— What is needed —
Please give everything from the line containing "pose: elev=286.9 azim=292.8" down to the end of the listing again, changing "pose" to "view" and leaving all else as it is.

— Materials provided —
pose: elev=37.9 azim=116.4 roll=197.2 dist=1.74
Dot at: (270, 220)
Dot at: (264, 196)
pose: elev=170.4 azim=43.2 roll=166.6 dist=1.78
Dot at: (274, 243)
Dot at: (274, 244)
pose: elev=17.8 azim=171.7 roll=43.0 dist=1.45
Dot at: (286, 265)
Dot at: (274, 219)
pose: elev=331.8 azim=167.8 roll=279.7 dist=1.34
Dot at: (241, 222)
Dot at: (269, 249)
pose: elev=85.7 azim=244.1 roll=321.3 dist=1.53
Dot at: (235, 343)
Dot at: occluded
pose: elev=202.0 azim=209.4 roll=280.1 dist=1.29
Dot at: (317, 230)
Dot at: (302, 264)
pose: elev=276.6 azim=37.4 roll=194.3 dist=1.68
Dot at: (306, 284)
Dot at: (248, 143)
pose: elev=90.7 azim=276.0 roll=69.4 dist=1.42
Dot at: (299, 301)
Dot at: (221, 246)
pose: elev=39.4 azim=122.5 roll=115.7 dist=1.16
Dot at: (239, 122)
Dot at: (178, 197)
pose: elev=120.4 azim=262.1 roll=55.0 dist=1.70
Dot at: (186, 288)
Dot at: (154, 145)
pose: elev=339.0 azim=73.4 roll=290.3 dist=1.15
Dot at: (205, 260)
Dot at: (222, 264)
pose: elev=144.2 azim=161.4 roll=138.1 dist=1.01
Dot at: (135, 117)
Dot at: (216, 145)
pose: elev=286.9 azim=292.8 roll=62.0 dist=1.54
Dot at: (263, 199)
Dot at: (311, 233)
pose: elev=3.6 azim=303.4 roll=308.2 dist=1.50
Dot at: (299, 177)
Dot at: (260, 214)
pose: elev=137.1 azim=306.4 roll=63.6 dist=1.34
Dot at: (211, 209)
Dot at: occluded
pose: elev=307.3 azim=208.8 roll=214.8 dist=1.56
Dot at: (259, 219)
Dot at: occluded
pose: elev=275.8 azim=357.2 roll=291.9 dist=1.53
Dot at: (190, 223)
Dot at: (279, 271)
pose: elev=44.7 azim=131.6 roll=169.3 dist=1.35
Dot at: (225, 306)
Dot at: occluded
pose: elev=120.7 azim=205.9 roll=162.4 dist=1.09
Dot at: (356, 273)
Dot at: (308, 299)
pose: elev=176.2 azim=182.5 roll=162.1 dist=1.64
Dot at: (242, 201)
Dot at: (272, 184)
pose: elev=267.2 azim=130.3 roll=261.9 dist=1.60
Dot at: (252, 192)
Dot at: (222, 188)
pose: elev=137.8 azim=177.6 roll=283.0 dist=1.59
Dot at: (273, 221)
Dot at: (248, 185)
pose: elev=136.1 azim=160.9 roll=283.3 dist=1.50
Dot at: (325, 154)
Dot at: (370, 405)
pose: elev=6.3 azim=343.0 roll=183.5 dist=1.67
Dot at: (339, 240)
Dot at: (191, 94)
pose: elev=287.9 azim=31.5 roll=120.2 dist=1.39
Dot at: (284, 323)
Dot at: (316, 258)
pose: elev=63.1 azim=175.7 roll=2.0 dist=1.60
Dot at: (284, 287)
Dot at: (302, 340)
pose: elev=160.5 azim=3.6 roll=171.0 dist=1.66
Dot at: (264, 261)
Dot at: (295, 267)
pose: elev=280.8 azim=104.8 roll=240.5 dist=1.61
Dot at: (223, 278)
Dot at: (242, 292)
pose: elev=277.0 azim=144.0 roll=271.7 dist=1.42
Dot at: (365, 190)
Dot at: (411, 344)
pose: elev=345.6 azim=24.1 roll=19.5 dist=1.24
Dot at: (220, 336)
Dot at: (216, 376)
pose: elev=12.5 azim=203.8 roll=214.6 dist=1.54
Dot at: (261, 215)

— The completed task —
view: elev=286.9 azim=292.8 roll=62.0 dist=1.54
Dot at: (263, 199)
Dot at: (311, 233)
view: elev=3.6 azim=303.4 roll=308.2 dist=1.50
Dot at: (299, 177)
Dot at: (260, 214)
view: elev=137.1 azim=306.4 roll=63.6 dist=1.34
Dot at: (211, 209)
Dot at: occluded
view: elev=307.3 azim=208.8 roll=214.8 dist=1.56
Dot at: (259, 219)
Dot at: occluded
view: elev=275.8 azim=357.2 roll=291.9 dist=1.53
Dot at: (190, 223)
Dot at: (279, 271)
view: elev=44.7 azim=131.6 roll=169.3 dist=1.35
Dot at: (225, 306)
Dot at: occluded
view: elev=120.7 azim=205.9 roll=162.4 dist=1.09
Dot at: (356, 273)
Dot at: (308, 299)
view: elev=176.2 azim=182.5 roll=162.1 dist=1.64
Dot at: (242, 201)
Dot at: (272, 184)
view: elev=267.2 azim=130.3 roll=261.9 dist=1.60
Dot at: (252, 192)
Dot at: (222, 188)
view: elev=137.8 azim=177.6 roll=283.0 dist=1.59
Dot at: (273, 221)
Dot at: (248, 185)
view: elev=136.1 azim=160.9 roll=283.3 dist=1.50
Dot at: (325, 154)
Dot at: (370, 405)
view: elev=6.3 azim=343.0 roll=183.5 dist=1.67
Dot at: (339, 240)
Dot at: (191, 94)
view: elev=287.9 azim=31.5 roll=120.2 dist=1.39
Dot at: (284, 323)
Dot at: (316, 258)
view: elev=63.1 azim=175.7 roll=2.0 dist=1.60
Dot at: (284, 287)
Dot at: (302, 340)
view: elev=160.5 azim=3.6 roll=171.0 dist=1.66
Dot at: (264, 261)
Dot at: (295, 267)
view: elev=280.8 azim=104.8 roll=240.5 dist=1.61
Dot at: (223, 278)
Dot at: (242, 292)
view: elev=277.0 azim=144.0 roll=271.7 dist=1.42
Dot at: (365, 190)
Dot at: (411, 344)
view: elev=345.6 azim=24.1 roll=19.5 dist=1.24
Dot at: (220, 336)
Dot at: (216, 376)
view: elev=12.5 azim=203.8 roll=214.6 dist=1.54
Dot at: (261, 215)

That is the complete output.